Sayangnya, seiring tingginya permintaan terhadap tenun Sumba, aturan ini tak lagi seketat dulu. Kini yang tersisa hanyalah aturan motif buaya dan kura-kura. Sisanya bebas. Tenun Sumba asli hanya terdiri dari dua warna saja, yaitu biru tua dan merah. Sisanya merupakan hasil dari modernisasi. Mempelajari kekayaan makna kain tradisional Indonesia memang tak ada habisnya.

Namun kini muncul penjiplakan motif tenun Sumba oleh desainer muda dari Jepara. Penjiplakan ini mendapat perhatian serius dari Pemerintah Provinsi (Pemprov) NTT. Kasus plagiat motif tenun ikat ini saat acara fashion show di Paris belum lama ini.

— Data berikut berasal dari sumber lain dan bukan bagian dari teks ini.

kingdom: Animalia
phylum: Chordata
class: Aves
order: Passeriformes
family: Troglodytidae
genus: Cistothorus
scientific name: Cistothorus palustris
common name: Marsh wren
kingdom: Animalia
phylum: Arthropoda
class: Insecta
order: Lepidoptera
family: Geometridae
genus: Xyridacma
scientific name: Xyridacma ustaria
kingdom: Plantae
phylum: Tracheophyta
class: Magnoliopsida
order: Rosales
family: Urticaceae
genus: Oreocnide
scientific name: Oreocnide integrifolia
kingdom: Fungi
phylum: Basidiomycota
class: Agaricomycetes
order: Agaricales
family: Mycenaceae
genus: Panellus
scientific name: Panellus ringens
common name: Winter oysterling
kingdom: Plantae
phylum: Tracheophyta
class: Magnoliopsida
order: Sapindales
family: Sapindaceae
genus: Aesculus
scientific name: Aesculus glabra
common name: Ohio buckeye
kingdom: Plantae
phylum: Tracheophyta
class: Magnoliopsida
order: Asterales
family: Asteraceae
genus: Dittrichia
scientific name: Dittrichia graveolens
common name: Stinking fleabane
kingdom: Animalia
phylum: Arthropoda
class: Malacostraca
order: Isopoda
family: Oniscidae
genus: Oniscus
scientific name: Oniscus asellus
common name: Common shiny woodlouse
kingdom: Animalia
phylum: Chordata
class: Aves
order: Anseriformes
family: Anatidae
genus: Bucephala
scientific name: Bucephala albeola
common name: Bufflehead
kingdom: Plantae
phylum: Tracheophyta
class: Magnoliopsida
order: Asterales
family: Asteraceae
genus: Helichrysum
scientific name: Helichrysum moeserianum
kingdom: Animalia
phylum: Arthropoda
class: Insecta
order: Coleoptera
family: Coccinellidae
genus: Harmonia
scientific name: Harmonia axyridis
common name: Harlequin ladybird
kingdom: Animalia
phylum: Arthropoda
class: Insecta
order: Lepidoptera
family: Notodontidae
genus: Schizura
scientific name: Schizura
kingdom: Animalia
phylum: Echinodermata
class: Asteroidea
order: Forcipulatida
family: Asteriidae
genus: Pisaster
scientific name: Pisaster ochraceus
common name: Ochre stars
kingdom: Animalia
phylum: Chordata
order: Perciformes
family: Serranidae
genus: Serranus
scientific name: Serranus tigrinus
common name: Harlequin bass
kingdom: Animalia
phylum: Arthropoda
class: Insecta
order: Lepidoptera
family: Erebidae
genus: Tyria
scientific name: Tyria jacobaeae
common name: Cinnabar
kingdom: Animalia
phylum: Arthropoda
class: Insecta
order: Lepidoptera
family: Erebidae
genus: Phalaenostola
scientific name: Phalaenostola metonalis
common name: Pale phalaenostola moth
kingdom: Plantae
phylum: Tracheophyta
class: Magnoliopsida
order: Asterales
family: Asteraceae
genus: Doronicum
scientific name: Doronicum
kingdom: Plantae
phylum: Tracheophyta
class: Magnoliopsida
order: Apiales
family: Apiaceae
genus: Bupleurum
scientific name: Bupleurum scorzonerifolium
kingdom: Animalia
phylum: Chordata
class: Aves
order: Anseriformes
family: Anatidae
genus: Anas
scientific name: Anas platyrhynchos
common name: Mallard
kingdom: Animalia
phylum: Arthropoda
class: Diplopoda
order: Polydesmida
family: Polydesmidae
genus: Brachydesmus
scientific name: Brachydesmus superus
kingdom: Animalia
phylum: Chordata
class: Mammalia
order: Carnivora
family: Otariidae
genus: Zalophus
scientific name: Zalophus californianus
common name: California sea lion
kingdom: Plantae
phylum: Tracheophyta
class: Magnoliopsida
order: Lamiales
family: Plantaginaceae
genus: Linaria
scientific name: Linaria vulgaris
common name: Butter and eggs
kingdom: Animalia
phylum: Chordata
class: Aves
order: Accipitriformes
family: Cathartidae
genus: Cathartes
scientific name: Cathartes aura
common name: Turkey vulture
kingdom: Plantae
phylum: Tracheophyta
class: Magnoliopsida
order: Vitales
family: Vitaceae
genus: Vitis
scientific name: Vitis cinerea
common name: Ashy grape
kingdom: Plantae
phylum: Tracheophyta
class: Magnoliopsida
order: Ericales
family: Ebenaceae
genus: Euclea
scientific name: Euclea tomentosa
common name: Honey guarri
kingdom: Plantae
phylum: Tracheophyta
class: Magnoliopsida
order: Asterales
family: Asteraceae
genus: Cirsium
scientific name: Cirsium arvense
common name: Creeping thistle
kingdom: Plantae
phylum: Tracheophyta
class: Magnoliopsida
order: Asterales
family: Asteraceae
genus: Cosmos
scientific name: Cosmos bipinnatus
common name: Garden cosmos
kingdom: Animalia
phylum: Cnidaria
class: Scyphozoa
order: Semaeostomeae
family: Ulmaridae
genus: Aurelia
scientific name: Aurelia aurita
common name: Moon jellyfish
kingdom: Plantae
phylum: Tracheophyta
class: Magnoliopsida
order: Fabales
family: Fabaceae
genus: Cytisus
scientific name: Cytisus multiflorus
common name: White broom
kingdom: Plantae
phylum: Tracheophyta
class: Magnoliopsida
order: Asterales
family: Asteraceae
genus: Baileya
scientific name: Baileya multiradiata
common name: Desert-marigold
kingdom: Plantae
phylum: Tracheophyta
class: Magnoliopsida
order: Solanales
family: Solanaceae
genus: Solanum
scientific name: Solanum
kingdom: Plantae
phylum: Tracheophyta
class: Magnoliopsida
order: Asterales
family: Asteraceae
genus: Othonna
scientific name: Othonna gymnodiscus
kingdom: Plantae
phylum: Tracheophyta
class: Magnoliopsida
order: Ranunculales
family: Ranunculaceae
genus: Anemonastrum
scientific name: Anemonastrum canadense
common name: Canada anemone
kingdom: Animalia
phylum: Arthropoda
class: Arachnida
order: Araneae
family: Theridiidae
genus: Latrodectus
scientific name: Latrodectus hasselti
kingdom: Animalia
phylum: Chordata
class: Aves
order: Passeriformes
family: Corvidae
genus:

“Penjiplakan motif tenun ikat NTT dapat berdampak pada kepercayaan wisatawan. Bisa dibilang dampaknya cukup besar,” kata Kadis Pariwisata dan Ekonomi Kreatif NTT Wayan Darmawan kepada Antara di Kupang, Selasa (2/7/2019).

Dilanjutkan, wisatawan yang peduli dengan kain tenun pasti akan bertanya-tanya mengapa ada motif yang sama di dua daerah yang berbeda. “Hal ini akan berpengaruh pada pariwisata kita sebagai daerah yang memang menjadi awal mula munculnya motif itu,” ujar dia.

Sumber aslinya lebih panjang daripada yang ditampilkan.